### TESTO PROPOSTO
• • •

Un Etf attivo può fare la differenza per chi investe in azioni, meno per chi va sul mercato obbligazionario. Questo è quanto emerge dall’analisi fatta per Plus24 da Consultique sugli Exchage traded fund, i fondi quotati in Borsa. Gli Etf selezionati hanno mercati di riferimento (rappresentati da un indice benchmark) ampi, diversificati e che attraggono molti capitali. come quello delle azioni globali e delle obbligazioni societarie globali. Le performance sono a tre anni, un periodo sufficiente a fare una valutazione.
Azionari in ordine sparso
I risultati degli Etf azionari globali attivi e passivi sono diversi, ma non premiano sempre chi ha scelto di comprare uno strumento nel quale il gestore fa scelte discrezionali rispetto all’indice benchmark per ottenere una performance superiore. È andata peggio a chi ha sottoscritto Etf attivi che hanno come benchmark l’indice Msci All Country World, che comprende titoli sia dei mercati sviluppati, sia dei mercati emergenti. Il migliore, infatti, ha un rialzo del 48% a tre anni, a fronte del 53,5% del peggiore tra gli Etf passivi. I tre gli Etf attivi (Axa Im act climate equity, Axa Im act biodiversity equity e Jpm climate hange solutions) non hanno tratto molto giovamento dalla specializzazione nel cambiamento climatico o nella biodiversità. Anche perché i titoli delle società attente al clima pesano poco in un portafoglio globale e non hanno avuto molto fortuna negli ultimi anni.

• • •

### CONSEGNA A
Trascrivi dal testo sugli Etf il passo compreso tra "Un Etf attivo" e "fare una valutazione.", estremi inclusi.
### CONSEGNA B
Rispondi alle seguenti domande sul testo sugli Etf:
(i) Chi ha svolto l'analisi per Plus24?
(ii) Su quanti anni sono calcolate le performance?
(iii) Qual è il rialzo a tre anni del migliore tra gli Etf attivi con benchmark l'indice Msci All Country World?

Dati raccolti:
• • •

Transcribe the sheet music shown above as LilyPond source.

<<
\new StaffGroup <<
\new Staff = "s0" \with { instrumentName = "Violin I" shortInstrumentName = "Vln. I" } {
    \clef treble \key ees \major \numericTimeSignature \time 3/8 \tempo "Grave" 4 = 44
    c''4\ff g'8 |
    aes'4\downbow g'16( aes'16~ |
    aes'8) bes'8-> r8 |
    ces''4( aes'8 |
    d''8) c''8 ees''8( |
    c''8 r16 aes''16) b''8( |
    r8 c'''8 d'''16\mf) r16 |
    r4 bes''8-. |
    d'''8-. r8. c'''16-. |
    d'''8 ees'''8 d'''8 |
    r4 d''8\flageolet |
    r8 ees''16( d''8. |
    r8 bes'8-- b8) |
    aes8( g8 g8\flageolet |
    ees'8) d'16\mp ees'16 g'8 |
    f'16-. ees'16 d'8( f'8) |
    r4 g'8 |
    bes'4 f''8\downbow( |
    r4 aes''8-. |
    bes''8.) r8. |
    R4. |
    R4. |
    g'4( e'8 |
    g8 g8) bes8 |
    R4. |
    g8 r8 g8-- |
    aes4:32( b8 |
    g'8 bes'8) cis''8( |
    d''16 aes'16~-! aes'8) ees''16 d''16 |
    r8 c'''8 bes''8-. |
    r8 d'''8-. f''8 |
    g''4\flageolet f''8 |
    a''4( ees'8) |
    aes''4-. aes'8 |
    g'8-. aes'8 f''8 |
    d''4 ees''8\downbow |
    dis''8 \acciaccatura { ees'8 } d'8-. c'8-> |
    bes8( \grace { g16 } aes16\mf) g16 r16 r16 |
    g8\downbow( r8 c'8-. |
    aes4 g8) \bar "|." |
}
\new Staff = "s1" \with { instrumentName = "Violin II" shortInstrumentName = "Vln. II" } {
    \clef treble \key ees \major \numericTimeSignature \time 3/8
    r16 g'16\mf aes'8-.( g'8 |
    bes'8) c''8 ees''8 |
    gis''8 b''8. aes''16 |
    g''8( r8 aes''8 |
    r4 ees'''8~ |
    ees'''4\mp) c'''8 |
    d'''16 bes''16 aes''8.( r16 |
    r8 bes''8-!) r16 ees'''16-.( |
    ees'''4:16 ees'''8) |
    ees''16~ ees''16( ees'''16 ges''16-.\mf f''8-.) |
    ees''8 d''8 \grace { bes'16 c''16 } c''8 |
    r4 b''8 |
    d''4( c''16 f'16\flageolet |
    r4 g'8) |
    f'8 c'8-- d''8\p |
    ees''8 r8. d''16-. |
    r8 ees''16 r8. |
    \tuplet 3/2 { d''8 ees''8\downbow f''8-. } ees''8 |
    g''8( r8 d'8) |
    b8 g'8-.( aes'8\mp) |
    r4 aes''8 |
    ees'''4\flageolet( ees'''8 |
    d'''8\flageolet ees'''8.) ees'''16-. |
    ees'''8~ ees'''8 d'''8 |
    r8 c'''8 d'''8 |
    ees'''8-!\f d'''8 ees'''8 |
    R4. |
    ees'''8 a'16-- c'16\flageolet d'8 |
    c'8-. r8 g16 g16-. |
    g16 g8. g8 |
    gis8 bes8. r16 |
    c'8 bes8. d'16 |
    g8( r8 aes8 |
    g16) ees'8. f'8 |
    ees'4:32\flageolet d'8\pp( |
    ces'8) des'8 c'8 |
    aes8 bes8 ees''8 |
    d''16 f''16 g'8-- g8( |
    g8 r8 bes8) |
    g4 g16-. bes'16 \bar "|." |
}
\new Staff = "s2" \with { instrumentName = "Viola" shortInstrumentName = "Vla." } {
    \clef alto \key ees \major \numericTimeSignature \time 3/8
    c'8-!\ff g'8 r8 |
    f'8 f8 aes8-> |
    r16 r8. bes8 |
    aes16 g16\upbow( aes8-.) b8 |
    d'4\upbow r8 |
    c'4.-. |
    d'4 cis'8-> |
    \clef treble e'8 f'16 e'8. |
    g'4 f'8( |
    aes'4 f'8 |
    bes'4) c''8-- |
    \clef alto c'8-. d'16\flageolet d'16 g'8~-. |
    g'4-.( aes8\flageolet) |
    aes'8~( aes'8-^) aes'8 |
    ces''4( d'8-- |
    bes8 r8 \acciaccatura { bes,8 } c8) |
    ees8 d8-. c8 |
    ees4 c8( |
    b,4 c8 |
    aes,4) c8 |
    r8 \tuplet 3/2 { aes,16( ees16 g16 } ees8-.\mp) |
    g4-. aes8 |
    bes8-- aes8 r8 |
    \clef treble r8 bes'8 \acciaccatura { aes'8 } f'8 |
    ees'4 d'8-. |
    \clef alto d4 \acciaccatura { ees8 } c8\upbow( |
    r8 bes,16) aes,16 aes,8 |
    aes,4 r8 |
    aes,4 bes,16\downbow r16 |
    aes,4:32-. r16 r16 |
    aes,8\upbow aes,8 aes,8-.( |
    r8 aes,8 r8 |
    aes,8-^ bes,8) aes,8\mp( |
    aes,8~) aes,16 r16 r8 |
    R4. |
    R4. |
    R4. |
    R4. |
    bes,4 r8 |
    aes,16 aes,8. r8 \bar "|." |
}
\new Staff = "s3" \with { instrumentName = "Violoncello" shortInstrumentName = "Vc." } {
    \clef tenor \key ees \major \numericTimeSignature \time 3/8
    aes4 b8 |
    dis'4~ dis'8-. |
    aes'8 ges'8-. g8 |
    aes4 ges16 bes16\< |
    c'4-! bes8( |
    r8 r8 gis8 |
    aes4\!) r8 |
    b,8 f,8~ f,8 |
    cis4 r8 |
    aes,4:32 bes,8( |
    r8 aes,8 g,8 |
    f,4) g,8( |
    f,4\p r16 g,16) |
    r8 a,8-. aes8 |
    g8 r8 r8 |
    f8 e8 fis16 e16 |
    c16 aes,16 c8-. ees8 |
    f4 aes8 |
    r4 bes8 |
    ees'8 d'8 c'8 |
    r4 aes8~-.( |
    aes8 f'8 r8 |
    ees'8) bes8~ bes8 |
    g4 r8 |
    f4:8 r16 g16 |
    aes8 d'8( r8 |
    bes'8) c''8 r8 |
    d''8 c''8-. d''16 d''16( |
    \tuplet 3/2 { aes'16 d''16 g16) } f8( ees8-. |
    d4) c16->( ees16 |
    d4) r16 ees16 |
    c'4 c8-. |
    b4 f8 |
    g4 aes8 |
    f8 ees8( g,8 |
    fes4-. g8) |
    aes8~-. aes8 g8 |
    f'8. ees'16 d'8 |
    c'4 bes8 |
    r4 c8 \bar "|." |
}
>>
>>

• • •

### RISPOSTA A
Un Etf attivo può fare la differenza per chi investe in azioni, meno per chi va sul mercato obbligazionario. Questo è quanto emerge dall’analisi fatta per Plus24 da Consultique sugli Exchage traded fund, i fondi quotati in Borsa. Gli Etf selezionati hanno mercati di riferimento (rappresentati da un indice benchmark) ampi, diversificati e che attraggono molti capitali. come quello delle azioni globali e delle obbligazioni societarie globali. Le performance sono a tre anni, un periodo sufficiente a fare una valutazione.

### RISPOSTA B
(i) Consultique.
(ii) Tre anni.
(iii) 48%.